__Tasks for this exercise__:
(a) Answer these questions about the Neil Fallon interview:
(i) What was Neil's reply when asked whether he drank Scotch?
(ii) Which two names does the writer say Neil has put in his song lyrics?
(iii) Which whisky did Neil find easiest to get once he was back in the U.S.?
(b) Write the next part of the Neil Fallon interview, starting right after its last line.

__Document segment__:
Monthly Archives: June 2015

Interview: Neil Fallon

From bastardized binary to howling at the moon…from storming the Canadian border to life inside the biosphere, I can hardly think of a musician, aside from Clutch’s Neil Fallon, who can suck me in with just a few words and have me hanging on every syllable.

For those maybe not so ‘in-the-know’ Neil is something of a furious tentshow revivalist preacher meets blues-shouting prophet and wordslinger.  Much like Tom Waits, the only vaguely comparable performer I can think of, Neil casts a rather lengthy shadow across the face of modern music.  His is a voice to last the ages.

As I write this, I’ve been a Clutch fan for going on two decades (yeah, friends…we’re getting up there, aren’t we?), and thankfully the music just keeps getting better and better.  Each new album release date is a day I mark on the calendar and await with glee.

And how could I not love a man who has mentioned the names of one of my daughters and my wife in the lyrics of his songs (Weezy and Isabella)?

This interview came about by chance.  A wee while back I saw a link Neil posted on Twitter to a short clip with Scottish actor, Brian Cox, pronouncing Lagavulin.  I replied asking Neil if he was a Scotch drinker, and a fan of Lagavulin in particular.  “To a fault, sir,” was his reply.  We shared a few messages afterwards in which he graciously agreed to share a little time discussing whisky, music and…well…wherever else the conversation leads.

So…let’s see where it goes then…


Photo by David Rippeto,


All Things Whisky:  First things first.  Exceptional taste aside, why Lagavulin?

Neil Fallon:  I have a hazy recollection of first being introduced to Islay malt at a bar in Scotland some years ago.  When I got back to the U.S., Lagavulin was the most readily available and I’ve been a fan ever since.

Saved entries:

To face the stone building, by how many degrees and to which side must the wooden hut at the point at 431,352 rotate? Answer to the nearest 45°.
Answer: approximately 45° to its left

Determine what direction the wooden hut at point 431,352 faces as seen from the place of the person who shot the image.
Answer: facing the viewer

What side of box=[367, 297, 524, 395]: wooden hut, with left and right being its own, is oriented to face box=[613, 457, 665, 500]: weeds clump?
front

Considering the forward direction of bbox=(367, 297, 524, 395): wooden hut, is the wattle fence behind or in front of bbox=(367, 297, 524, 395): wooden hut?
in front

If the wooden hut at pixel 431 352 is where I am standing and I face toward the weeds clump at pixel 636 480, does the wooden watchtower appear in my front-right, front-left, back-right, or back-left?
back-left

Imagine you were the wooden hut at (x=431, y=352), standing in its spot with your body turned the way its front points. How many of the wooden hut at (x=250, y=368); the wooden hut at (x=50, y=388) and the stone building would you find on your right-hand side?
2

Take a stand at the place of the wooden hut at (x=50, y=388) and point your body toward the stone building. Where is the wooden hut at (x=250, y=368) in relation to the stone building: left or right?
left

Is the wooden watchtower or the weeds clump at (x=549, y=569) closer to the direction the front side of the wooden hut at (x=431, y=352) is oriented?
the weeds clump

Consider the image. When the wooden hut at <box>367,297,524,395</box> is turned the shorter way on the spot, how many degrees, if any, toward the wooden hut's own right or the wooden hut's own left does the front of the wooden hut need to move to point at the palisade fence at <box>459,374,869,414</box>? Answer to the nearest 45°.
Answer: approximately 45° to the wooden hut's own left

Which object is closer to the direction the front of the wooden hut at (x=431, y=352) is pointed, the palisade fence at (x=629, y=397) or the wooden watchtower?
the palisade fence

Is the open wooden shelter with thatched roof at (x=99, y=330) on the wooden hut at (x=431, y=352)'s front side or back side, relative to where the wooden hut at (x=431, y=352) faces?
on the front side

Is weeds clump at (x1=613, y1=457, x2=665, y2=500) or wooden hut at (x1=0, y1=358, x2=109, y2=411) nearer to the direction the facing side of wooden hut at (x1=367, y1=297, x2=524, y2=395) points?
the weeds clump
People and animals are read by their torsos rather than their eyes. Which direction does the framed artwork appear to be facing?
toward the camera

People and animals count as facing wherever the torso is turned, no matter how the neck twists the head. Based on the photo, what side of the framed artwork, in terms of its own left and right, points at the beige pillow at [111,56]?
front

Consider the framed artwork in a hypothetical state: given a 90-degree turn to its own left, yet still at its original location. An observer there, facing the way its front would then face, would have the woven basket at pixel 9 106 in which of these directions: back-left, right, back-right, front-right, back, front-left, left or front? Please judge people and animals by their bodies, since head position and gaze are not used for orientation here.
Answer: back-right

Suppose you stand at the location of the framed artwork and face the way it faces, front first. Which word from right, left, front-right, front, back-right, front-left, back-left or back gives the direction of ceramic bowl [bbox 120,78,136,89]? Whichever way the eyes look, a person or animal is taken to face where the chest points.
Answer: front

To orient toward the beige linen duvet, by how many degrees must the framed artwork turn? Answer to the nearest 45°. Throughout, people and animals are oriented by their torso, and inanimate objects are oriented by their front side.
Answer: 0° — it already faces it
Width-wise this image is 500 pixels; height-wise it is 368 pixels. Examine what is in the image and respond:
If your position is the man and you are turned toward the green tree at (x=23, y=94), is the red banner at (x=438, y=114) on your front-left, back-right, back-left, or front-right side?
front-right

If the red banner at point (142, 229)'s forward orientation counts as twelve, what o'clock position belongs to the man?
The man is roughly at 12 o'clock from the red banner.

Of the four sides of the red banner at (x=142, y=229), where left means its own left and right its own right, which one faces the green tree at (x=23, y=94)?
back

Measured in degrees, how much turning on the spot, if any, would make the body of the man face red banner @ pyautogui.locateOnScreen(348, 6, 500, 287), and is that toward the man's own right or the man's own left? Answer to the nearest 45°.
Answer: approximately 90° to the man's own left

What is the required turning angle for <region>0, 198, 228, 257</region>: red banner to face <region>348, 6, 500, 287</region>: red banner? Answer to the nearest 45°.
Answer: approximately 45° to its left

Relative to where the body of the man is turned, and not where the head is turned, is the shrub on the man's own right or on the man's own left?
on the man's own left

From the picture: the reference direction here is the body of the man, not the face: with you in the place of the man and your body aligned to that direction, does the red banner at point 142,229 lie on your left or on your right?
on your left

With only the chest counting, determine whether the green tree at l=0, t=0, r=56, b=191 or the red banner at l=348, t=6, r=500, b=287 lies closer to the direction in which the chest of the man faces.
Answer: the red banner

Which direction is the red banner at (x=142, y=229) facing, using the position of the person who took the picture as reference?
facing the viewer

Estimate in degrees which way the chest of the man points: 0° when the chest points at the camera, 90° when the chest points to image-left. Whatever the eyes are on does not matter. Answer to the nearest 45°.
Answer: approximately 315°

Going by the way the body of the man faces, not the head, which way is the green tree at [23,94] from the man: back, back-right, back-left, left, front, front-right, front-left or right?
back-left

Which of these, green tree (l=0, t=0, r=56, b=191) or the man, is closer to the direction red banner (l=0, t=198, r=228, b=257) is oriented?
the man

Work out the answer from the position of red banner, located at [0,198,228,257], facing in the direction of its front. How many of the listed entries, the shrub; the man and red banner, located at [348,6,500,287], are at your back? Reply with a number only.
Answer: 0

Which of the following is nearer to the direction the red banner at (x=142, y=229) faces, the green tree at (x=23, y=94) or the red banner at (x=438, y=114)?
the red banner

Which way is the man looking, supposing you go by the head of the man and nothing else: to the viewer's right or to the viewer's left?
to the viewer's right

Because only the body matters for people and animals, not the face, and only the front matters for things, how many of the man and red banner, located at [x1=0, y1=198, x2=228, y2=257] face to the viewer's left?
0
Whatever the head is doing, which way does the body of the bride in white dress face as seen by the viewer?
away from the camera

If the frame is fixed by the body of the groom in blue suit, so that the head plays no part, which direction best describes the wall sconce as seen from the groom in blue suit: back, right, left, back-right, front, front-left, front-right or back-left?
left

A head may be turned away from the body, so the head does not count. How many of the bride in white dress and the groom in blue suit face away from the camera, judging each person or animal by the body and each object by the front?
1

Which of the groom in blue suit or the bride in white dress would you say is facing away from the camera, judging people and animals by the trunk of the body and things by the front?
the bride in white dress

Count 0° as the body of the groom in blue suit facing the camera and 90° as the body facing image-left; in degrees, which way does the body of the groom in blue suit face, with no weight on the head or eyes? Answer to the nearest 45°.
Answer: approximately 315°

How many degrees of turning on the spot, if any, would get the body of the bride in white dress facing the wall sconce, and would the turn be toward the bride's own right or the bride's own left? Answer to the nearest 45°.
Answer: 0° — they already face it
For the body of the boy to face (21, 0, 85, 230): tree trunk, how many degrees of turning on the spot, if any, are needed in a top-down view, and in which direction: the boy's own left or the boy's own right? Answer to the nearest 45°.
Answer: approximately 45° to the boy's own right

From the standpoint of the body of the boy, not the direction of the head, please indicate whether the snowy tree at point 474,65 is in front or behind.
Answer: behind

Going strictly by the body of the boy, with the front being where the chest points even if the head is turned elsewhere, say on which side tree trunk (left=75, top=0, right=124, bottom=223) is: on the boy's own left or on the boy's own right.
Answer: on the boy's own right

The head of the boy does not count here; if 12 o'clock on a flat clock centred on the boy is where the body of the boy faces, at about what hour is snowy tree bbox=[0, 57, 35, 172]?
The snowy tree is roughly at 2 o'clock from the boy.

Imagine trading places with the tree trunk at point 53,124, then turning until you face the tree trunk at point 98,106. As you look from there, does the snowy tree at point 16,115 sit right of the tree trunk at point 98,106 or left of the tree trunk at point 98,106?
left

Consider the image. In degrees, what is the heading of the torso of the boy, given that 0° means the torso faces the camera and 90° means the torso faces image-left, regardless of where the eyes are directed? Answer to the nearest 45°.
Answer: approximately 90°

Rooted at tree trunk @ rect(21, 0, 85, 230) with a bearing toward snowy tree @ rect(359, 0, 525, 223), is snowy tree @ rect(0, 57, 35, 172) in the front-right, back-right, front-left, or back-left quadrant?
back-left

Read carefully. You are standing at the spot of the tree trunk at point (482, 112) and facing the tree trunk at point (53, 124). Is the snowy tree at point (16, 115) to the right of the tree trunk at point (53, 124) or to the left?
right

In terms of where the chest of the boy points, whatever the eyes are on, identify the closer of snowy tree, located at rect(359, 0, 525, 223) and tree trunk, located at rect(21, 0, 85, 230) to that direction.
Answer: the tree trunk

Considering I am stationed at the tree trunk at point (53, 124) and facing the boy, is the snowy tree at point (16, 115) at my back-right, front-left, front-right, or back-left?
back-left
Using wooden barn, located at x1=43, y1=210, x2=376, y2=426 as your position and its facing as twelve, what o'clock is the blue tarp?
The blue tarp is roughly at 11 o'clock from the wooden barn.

__Exercise responses__:
(a)
(i) "To a fault, sir."
(ii) Weezy and Isabella.
(iii) Lagavulin.

(b)
ATW:  For a lot of people a drink as bold as Lagavulin is something of an acquired taste.  Is this what  you cut your teeth on or was there a bit of a ‘ramping up’ to get to where you were appreciating the hefty smoke and earthy notes of Islay whisky?

NF:  Prior to going to Scotland with the band, my knowledge of Scotch was little more than Dewar’s straight up, Dewar’s on the rocks, or Dewar’s and soda.  That’s what my grandpa drank and I think I associate it with some fond memories.  I wish I could remember the name of the bar that opened up the single malt rabbit hole.  There was a maelstrom of single malts flying around for the better part of an evening.  I hope you’ll understand my inability to recall the details of that particular night.  I do remember that it was an epiphany, though.  The range of tastes were remarkable and of all of those, it was the Islay that really got me.  It was a cold night and it tasted like a seaside bonfire.


ATW:  Can you share a couple other favorite distilleries or particular whiskies (Scotch, bourbon, rye, what-have-you)?

NF:  A friend of mine Chis Hadnagy (author of  “Social Engineering – That Art of Human Hacking” and someone you should interview) introduced me to an amazing 25 y.o. Speyside, Glen Deveron.  I’m not a big fan of bourbon or rye.


ATW:  Can you recall what got you into whisky, or which dram was your first?  Was it a positive experience at the time?

NF:  It was probably at a Christmas party in the 1970’s when I accidentally helped myself to some of my grandfather’s Dewar’s.  Heavily diluted, of course.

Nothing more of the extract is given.